One major issue is that corporations take out large low-interest loans either directly or by borrowing against their market equity, i.e., their stock. They hold that cheap credit cash on their books, and some use tricky double-accounting methods to classify that debt as an asset, or they use that cheap credit for capital upgrades to facilities, buying assets such as real-estate or land (which can go underwater if real-estate prices goes down), CEO compensation packages, capital for mergers & acquisitions, etc. The stock market in part is doing so good, not entirely because of fundamentals such as steady quarterly earnings, but rather the stocks are bloats from abundant cheap credit made by the Fed and used by opportunistic corporations. It’s honestly a good thing we have somewhat low rates… 2%-3% as a benchmark rate because the market is uncertain regarding Trump’s trade tariff deadlines. The more uncertainty in the market, the more investors start digging into books to see if businesses are truly vital as they claim to be, not to mention, increased prices through supply-chains which can result in decreased earnings.

Some corporations are clever and efficient at playing this “live off your credit card” “faking it to you make it” game, but others are “zombie companies”, which are companies that should’ve failed, have been bought out or liquidated, but keep swiping their credit card to stay open. Corporations go even further by issuing their own bonds, i.e., corporate bonds, but by being so over-leveraged they ranks as junk bonds. I’m sure the stock market is “healthy” but a lot of it seems like credit based bloated stocks, mixed with the upward bidding wars of floor trading, and even algorithmic “nano-second” buying, selling, and shorting such as done by Jim Simmons with his theory of quantitative investing through his hedge-fund Renaissance Technologies.

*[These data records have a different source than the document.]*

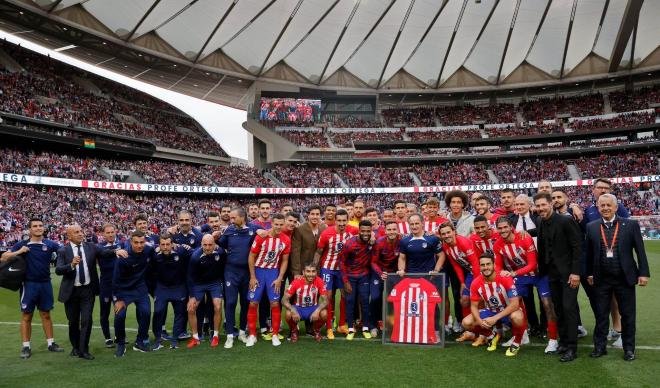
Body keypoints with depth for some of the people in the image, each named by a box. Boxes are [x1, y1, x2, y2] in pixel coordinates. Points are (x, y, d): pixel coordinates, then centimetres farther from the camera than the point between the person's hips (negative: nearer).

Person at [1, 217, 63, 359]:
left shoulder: (50, 244, 0)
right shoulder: (22, 244, -1)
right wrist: (18, 252, -15)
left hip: (45, 284, 1)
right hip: (29, 284, -1)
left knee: (46, 314, 11)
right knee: (26, 316, 6)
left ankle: (51, 343, 19)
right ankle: (26, 347, 15)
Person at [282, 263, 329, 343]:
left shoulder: (319, 281, -17)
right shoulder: (296, 282, -20)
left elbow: (325, 300, -17)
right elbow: (284, 300, -19)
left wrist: (317, 310, -37)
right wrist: (293, 311, -37)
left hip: (313, 308, 1)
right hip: (298, 308, 0)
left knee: (324, 314, -31)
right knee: (288, 314, -32)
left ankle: (316, 330, 5)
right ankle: (294, 331, 4)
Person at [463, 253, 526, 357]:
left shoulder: (505, 278, -25)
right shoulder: (476, 283, -13)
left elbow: (515, 304, -28)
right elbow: (474, 306, -4)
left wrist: (495, 318, -33)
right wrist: (480, 321, -25)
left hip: (508, 311, -4)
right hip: (490, 312, 4)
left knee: (517, 317, -40)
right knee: (466, 322, -15)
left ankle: (517, 342, -5)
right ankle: (493, 335, 15)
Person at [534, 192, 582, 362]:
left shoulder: (566, 221, -13)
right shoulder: (540, 224, 6)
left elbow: (577, 247, -14)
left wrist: (575, 272, -17)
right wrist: (542, 271, 7)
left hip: (568, 272, -6)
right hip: (552, 273, 6)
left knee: (569, 308, -6)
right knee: (558, 309, 10)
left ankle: (571, 348, 2)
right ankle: (563, 342, 21)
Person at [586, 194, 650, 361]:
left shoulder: (631, 225, -2)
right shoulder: (591, 227, 1)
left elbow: (640, 251, -1)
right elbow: (589, 253, 7)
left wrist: (644, 273, -4)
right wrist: (589, 273, 7)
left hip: (625, 278, -1)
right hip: (601, 279, 1)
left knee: (628, 315, 9)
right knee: (601, 315, 10)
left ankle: (629, 348, 24)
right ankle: (600, 346, 22)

I call the idea the Free Cash Theory. I see why not. It should only happen every couple of decades, if not at the beginning of each century, or at least when wealth disparity and ownership of the means of the production (Marxist accusations in 5…4…3…2..) gets out of control. If the Fed can afford 75 Billion for four days straight, or whatever the amount actually came out to, the fact that the Fed has been subsidizing Wall Street with cheap credit to bloat stock prices and drive speculation, simply means they can afford to help the people. With real balls or ovaries of steel from Congressional leadership and the White House, and act of humanity by the Fed, then we can truly help to wipe the slate clean for average Americans and move into the future. It’s not too late to save 3rd Way Democratic Capitalism, but the system needs to turned upside down to benefit an era of small-to-medium businesses, families, entrepreneurs, inventors, farmers, etc.